In this setting, the average decision-to-delivery interval is longer than targets adopted in high development index countries. Decision-to-delivery interval varies diurnally, with decisions and deliveries made at night carrying a higher risk of adverse perinatal outcomes. This suggests a need for targeting the improvement of service provision overnight.

摘要

背景

在许多低和中等人类发展指数国家,孕产妇和新生儿发病率和死亡率居高不下。其中一个可能影响这一情况的因素是紧急剖宫产的决策与分娩间隔。我们旨在调查乌干达一个资源匮乏的大型产科环境下,紧急剖宫产的产妇风险因素、指征和决策与分娩间隔。

方法

使用 Cox 比例风险模型和多变量逻辑回归模型分析了 2017 年 6 月在穆拉戈国家转诊医院≥24 周分娩的 344 例单胎妊娠记录。

结果

紧急剖宫产每 104 分钟进行一次,中位决策与分娩间隔为 5.5 小时。

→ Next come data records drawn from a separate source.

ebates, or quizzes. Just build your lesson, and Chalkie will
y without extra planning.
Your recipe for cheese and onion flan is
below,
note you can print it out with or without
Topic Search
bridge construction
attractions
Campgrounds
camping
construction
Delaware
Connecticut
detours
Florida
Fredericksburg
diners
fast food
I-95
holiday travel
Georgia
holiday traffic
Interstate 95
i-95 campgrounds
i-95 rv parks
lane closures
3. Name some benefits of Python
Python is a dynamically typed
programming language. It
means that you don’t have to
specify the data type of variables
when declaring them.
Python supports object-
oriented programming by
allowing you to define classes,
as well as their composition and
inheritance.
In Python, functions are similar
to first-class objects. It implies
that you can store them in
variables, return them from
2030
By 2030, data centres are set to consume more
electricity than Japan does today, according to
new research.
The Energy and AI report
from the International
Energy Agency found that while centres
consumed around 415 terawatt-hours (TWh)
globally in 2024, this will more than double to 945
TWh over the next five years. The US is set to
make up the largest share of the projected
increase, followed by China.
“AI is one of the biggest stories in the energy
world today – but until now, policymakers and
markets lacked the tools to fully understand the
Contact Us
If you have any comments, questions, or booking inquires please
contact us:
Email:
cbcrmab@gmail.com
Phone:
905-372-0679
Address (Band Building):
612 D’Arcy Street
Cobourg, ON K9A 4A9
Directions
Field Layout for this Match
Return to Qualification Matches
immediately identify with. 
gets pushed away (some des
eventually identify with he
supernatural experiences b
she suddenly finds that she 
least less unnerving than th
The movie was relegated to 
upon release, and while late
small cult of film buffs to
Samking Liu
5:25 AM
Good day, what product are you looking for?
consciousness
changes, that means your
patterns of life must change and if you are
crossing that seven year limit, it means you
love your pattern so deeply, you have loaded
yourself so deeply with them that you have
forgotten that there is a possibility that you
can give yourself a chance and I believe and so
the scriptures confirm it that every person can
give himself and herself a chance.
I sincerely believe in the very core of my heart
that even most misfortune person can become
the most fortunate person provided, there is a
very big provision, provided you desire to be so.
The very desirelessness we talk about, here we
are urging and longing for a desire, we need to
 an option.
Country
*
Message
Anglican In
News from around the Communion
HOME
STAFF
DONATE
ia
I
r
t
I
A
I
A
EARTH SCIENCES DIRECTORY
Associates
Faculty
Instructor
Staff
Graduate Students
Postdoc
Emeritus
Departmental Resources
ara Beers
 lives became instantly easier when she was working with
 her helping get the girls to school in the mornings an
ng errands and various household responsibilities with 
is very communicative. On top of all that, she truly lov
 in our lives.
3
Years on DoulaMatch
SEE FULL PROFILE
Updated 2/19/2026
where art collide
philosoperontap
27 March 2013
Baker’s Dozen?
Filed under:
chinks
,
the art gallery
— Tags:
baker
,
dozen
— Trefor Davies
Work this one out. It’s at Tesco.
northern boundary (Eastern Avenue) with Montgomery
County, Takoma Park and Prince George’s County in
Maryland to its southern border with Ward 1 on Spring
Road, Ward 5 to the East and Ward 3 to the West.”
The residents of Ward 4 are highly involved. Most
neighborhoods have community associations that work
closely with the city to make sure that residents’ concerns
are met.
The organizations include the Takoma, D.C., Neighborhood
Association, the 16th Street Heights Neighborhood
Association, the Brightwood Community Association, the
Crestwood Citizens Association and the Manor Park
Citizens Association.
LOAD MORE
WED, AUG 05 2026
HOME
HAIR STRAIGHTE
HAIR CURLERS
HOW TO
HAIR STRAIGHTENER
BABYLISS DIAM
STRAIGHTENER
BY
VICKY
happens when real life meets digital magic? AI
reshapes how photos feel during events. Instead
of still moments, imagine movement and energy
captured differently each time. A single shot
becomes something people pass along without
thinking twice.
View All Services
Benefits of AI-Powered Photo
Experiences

间隔时间较长与子痫前期和胎膜早破/羊水过少有关。胎儿窘迫与间隔时间较短相关(p<0.001)。决策与分娩间隔与不良围产结局无关(p>0.05)。与 12:00-20:00 相比,00:00-08:00 分娩的产妇平均等待时间延长了 6 个小时(p<0.01)。与 08:00-12:00 相比,20:00-02:00 做出分娩决策的新生儿围产儿死亡风险更高(p<0.01)。

结论

在这种情况下,平均决策与分娩间隔长于高发展指数国家采用的目标。决策与分娩间隔呈日变化,夜间的决策和分娩带来更不良围产结局的风险更高。这表明需要针对夜间服务提供的改善。